Inspired by ludic and deconstructive alphabet books for children (Chris Van Allsburg, The Z Was Zapped; Edward Gorey, The Gashlycrumb Tinies) and biblical, classical and medieval abecedarian poems (Psalm 118, the “ABC of Aristotle,” Chaucer’s “La Priere de Nostre Dame”), this essay explores the polysemantic Middle English word virtu. An assemblage rather than word, vertu brings together the life force of animals and flowers; sidereal radiation and pull; cognition and the brain at war with itself; communicative and translational devices employed by the humors to bend the body to their desires; chivalric virtue; materiality as a matter-energy flow. Although some of its meanings are spiritual and theological, vertu also yields a way for medieval texts to frame a secular or at least non-teleological world where the only constants are strivings for movement, newness, and change. Virtu is more than life-force: it is an aesthetic impulse inherent in materiality, a creativity or generativity with irresistible allure for human, but in excess of anything the merely human world or even the divine world can contain.


10. Cary Howie
“Uncritical”

This essay attempts to think an uncritical relationship to its--to our--objects. Specifically, what value could there be in reading uncritically, where this kind of uncritical reading would be understood in light of other practices of unsaying? An uncritical reader would not, in this way, escape criticism (understood in its various modes as dialogical, interpretative, professionally-based, evaluative, and generally invested, overtly or covertly, in authority) any more than, for example, the practitioner of medieval apophasis would escape affirmation. But the coordinates would shift: if my drive to affirm is shaped by the ultimate excess of its object (in a certain tradition, God; in another, the world) to each of these affirmations, so too might my drive to critique (to criticize: and notice the ugliness of these verbs) be shaped by the ultimate excess of its object to the process and procedures of criticism. The uncritical reader might attempt to give voice to something that criticism is too hoarse (or, perhaps, too busy speaking) to express, something uncaptured by criticism: namely, the sense in which objects, even and perhaps especially literary objects, elude our capture. To read uncritically would, in this way, be to read attentively, but where attention waits, where scholarly scrutiny goes a little unfocused, reaching out without grasping (or grasping many things at once, or grasping only to let go). If crisis designates, in at least one etymological register, a kind of separation, this kind of uncritical practice would be a bringing-together, not exactly a unification but, perhaps, a drawing-close, a binding, a becoming-unseparate. (And this is where uncritical reading and uncritical loving have something else in common.) There is no sense in which I can ever 'be' uncritical (or 'be' uncritically); I require you, or something in your place, to be uncritically 'with': the uncritical gesture is unthinkable--but here is another puzzle: what would unthinking amount to?--in isolation.

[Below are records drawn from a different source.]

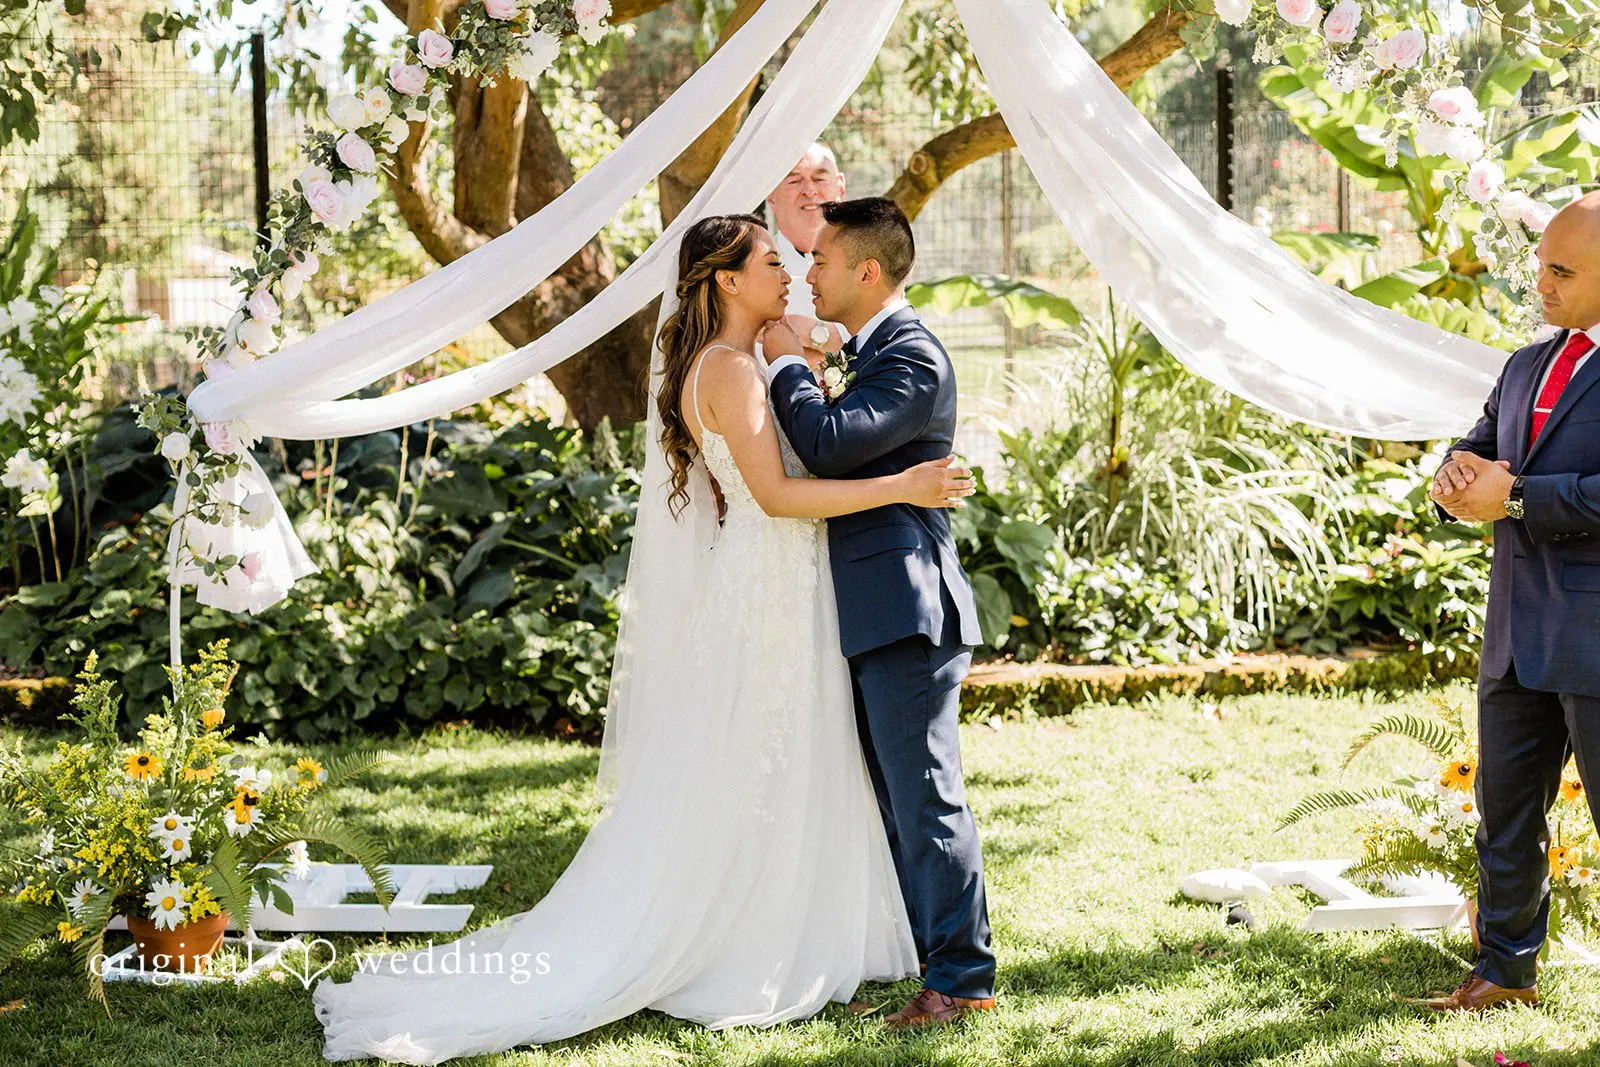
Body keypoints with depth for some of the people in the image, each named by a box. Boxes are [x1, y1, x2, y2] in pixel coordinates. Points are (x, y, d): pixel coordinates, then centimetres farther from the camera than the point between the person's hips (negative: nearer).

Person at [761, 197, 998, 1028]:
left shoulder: (912, 358, -15)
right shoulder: (875, 350, 17)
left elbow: (829, 443, -25)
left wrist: (787, 364, -11)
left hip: (906, 609, -11)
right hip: (875, 613, 11)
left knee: (925, 795, -7)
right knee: (894, 794, 15)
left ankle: (962, 975, -1)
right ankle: (922, 951, 24)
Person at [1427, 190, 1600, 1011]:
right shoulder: (1527, 365, 15)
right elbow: (1478, 451, 19)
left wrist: (1516, 497, -19)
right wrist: (1458, 473, -4)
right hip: (1517, 635, 8)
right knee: (1505, 814, 17)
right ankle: (1505, 972, 30)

11. Book Review Essay by Sharon Kinoshita

1 comment:

Jemren said...

Personally I'm really looking forward to the essays from Godden, Bryant/Pyrdum and most of all Joy as the relationship between the Middle Ages and Film/contemporary iconography cast a spell over me. For my master's thesis I've been arguing with Assmann's theory of the cultural memory, which might be another interessting concept to consider.
As for Godden I'm working for a project which is considered with digitization and accessability of resources, and I'm really worried about scholarly reclusiveness.